When Arthur and Ruth Morris moved to Madrapakkam, one of the first huts was the medical hut. It only took weeks of living in the village to discover how much disease was present in these villages: malaria, cholera, fevers, tuberculosis, pneumonia.
What they soon found out that the most common disease was leprosy. As Dr. Paul Brand, a pioneering surgeon with a vision to eradicate leprosy said: “You’ve got about 5% of the people having leprosy.” This turned out to be accurate, with leprosy among the poorest of the poor outcastes and high caste people equally.
The eradication of leprosy took 30 years. Christian Hospital grew into a large leprosy district hospital with 100 beds, an operating theatre and over 1,000 outpatients a week. Finally, by the end of the 1980’s, leprosy was declared largely eradicated, although patients with ulcers and new infections still come.
After eradicating leprosy, Christian Hospital was downsized to a “First Responder” clinic for the surrounding villages, a role it continues until today.
In 1997, Christian Hospital began the Drs. Tour, at the suggestion of a visiting orthopedic surgeon from Indianapolis. Over 1,000 people with hand, elbow, and shoulder trauma, plus burn injuries of all sorts, regained use of their hands, elbows and arms in 22 Tours through 2012.

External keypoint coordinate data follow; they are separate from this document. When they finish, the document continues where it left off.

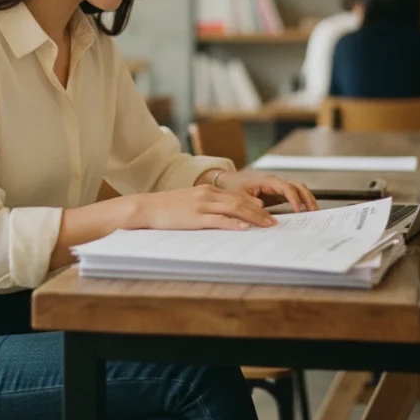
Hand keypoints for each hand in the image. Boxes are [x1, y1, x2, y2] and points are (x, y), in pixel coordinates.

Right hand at [129, 185, 276, 230]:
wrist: (146, 207)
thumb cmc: (165, 208)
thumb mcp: (188, 203)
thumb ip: (205, 207)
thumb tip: (222, 218)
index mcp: (206, 191)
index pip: (236, 197)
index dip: (254, 205)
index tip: (266, 213)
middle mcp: (207, 195)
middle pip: (240, 202)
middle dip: (259, 213)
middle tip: (274, 222)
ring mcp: (201, 205)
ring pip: (234, 209)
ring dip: (253, 218)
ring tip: (267, 225)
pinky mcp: (195, 217)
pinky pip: (218, 220)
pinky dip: (233, 224)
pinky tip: (244, 228)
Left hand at [216, 170, 317, 212]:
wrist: (226, 181)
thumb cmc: (231, 186)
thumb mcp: (237, 196)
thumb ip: (249, 202)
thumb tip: (261, 208)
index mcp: (266, 180)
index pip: (286, 187)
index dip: (294, 199)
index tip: (299, 211)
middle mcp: (274, 182)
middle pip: (298, 186)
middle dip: (307, 198)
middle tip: (314, 212)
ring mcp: (277, 187)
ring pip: (298, 190)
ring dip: (306, 200)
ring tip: (313, 214)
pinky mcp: (276, 193)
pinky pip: (292, 196)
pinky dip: (300, 203)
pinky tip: (303, 214)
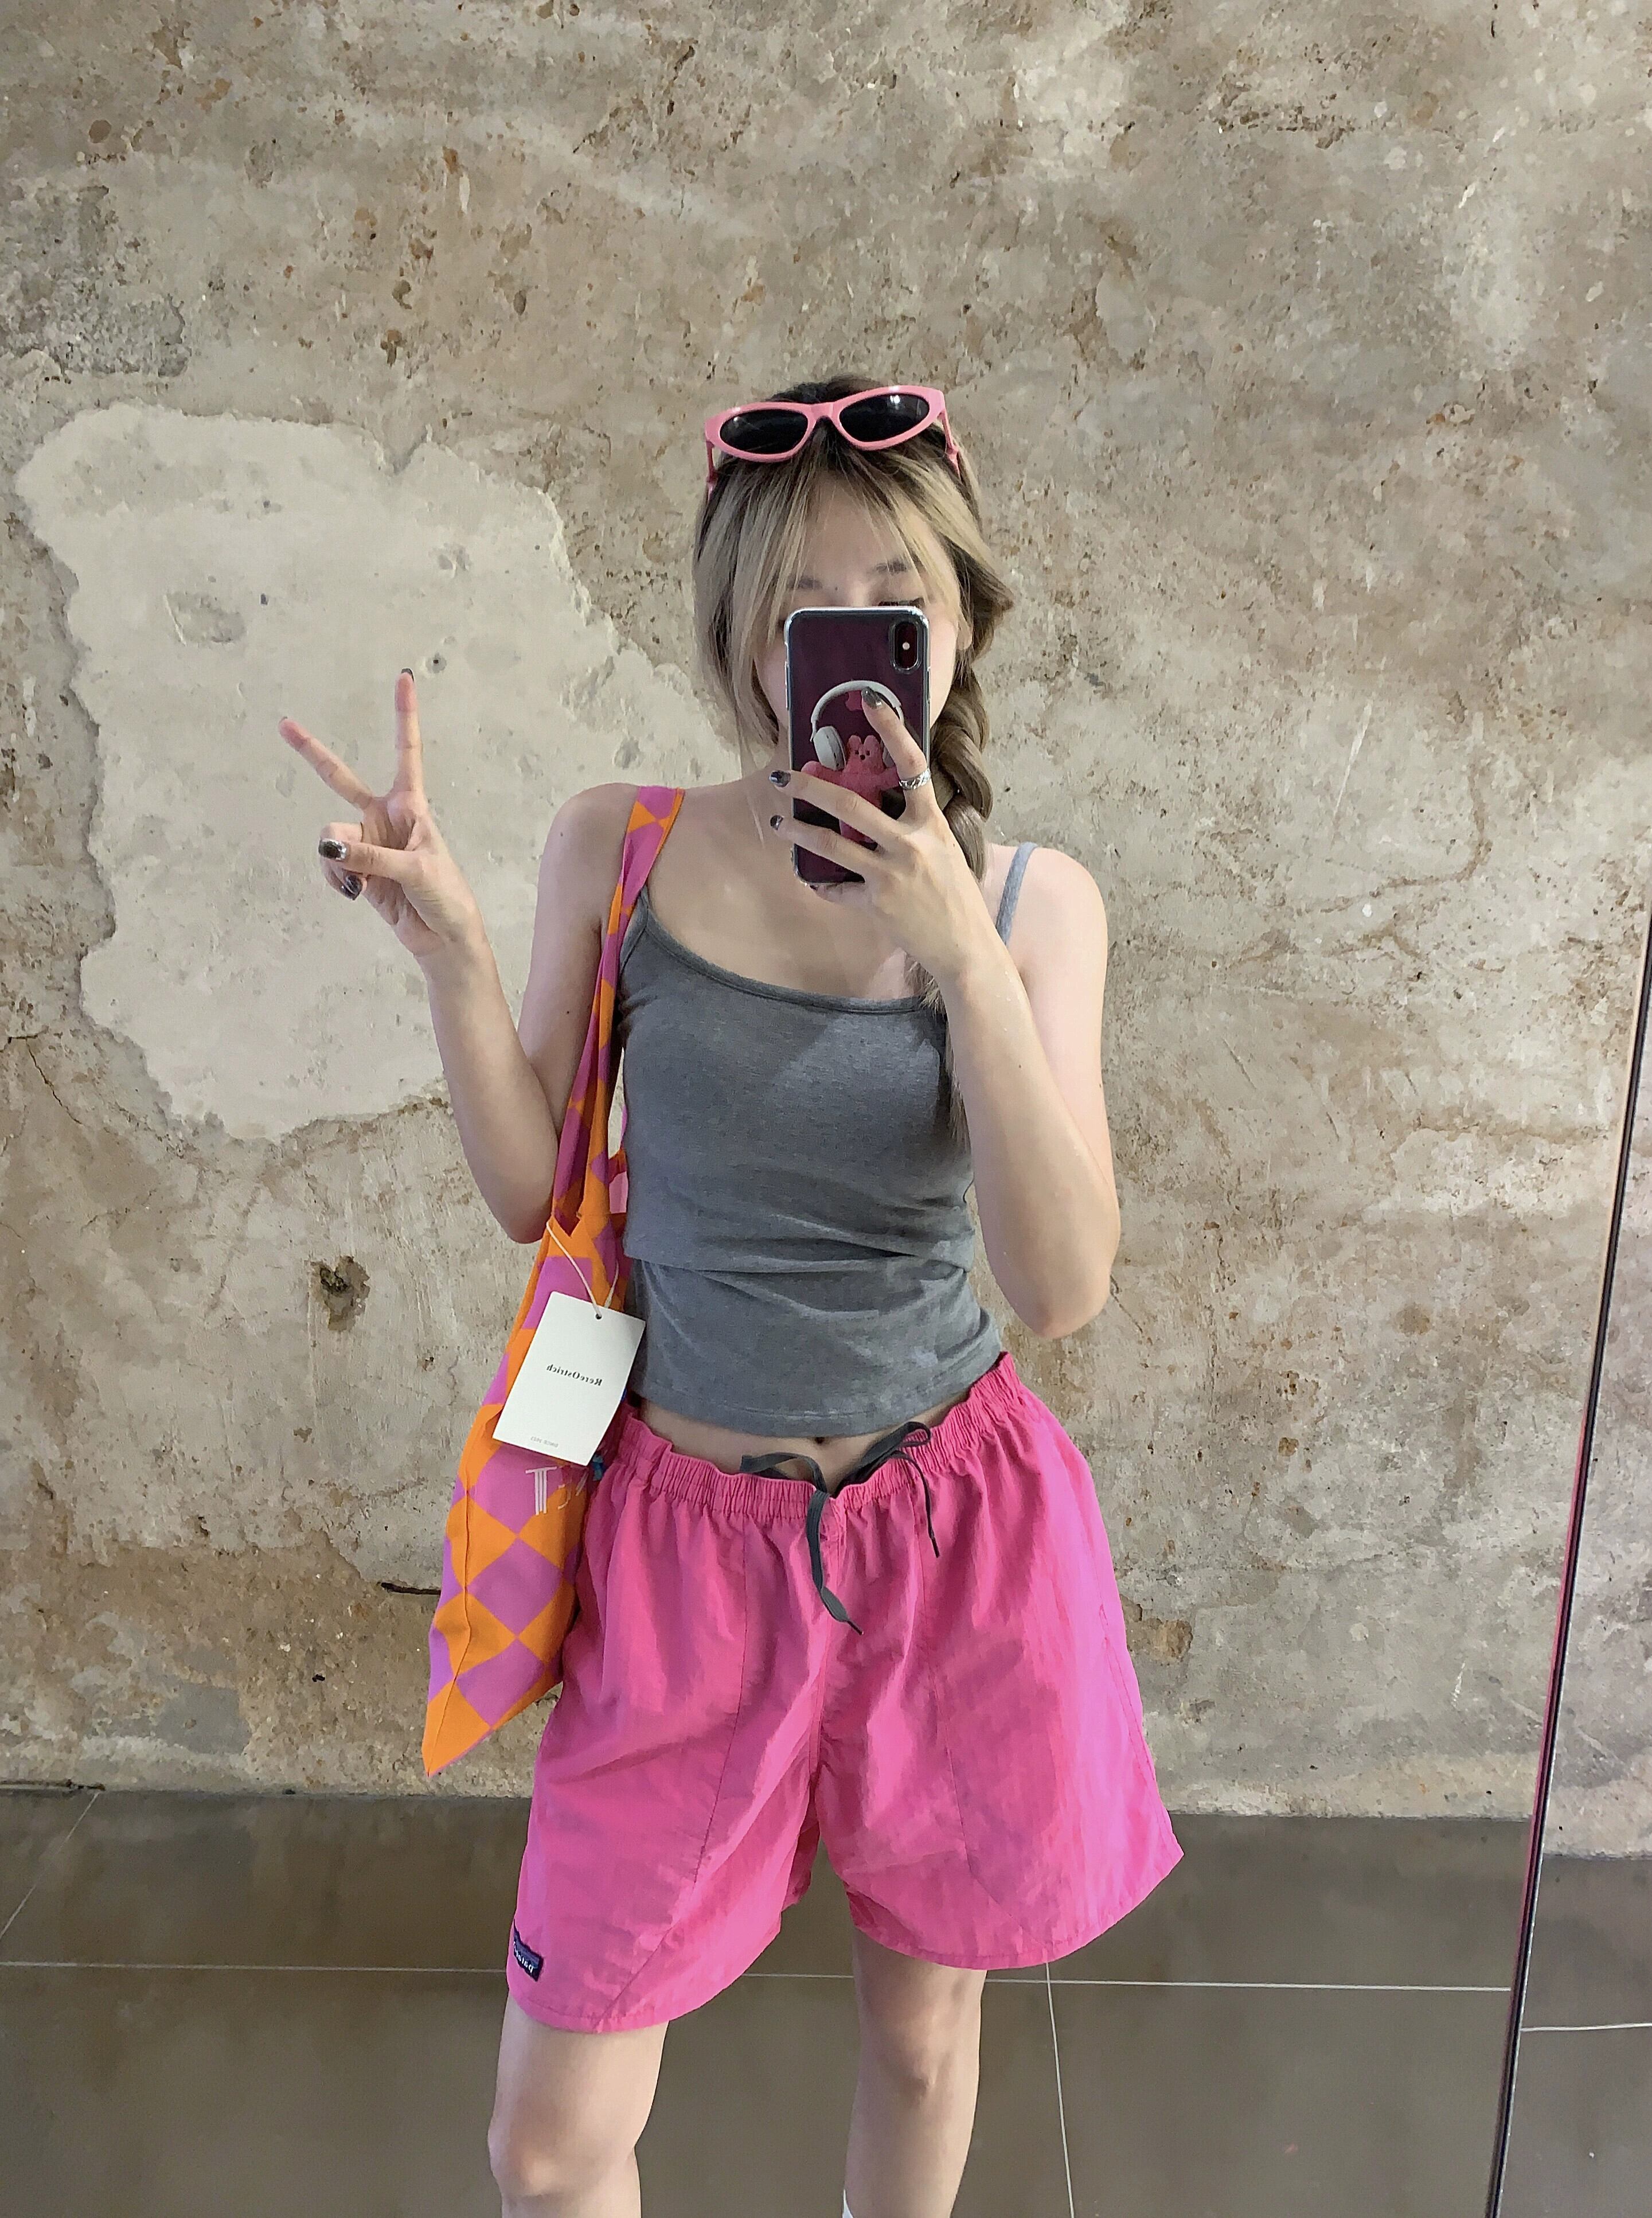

The prayer request for the Medical Ministry is that current plans to open and operate a Super Specialty Clinic in Gummidipondi within the next 5 years will be granted by Jesus. The idea of the Super Specialty Clinic is to serve the underserved villages of Gummidipondi Taluk with a clinic able to diagnose and do early treatment of diseases through use of the latest technology in medical equipment.
This upgrade of Christian Hospital will have an on-site doctor and local nurses to provide care, just as the “Urgent Care” centers in the US do. The doctor in training was raised in the Childrens Homes and now is in her third year of medical college.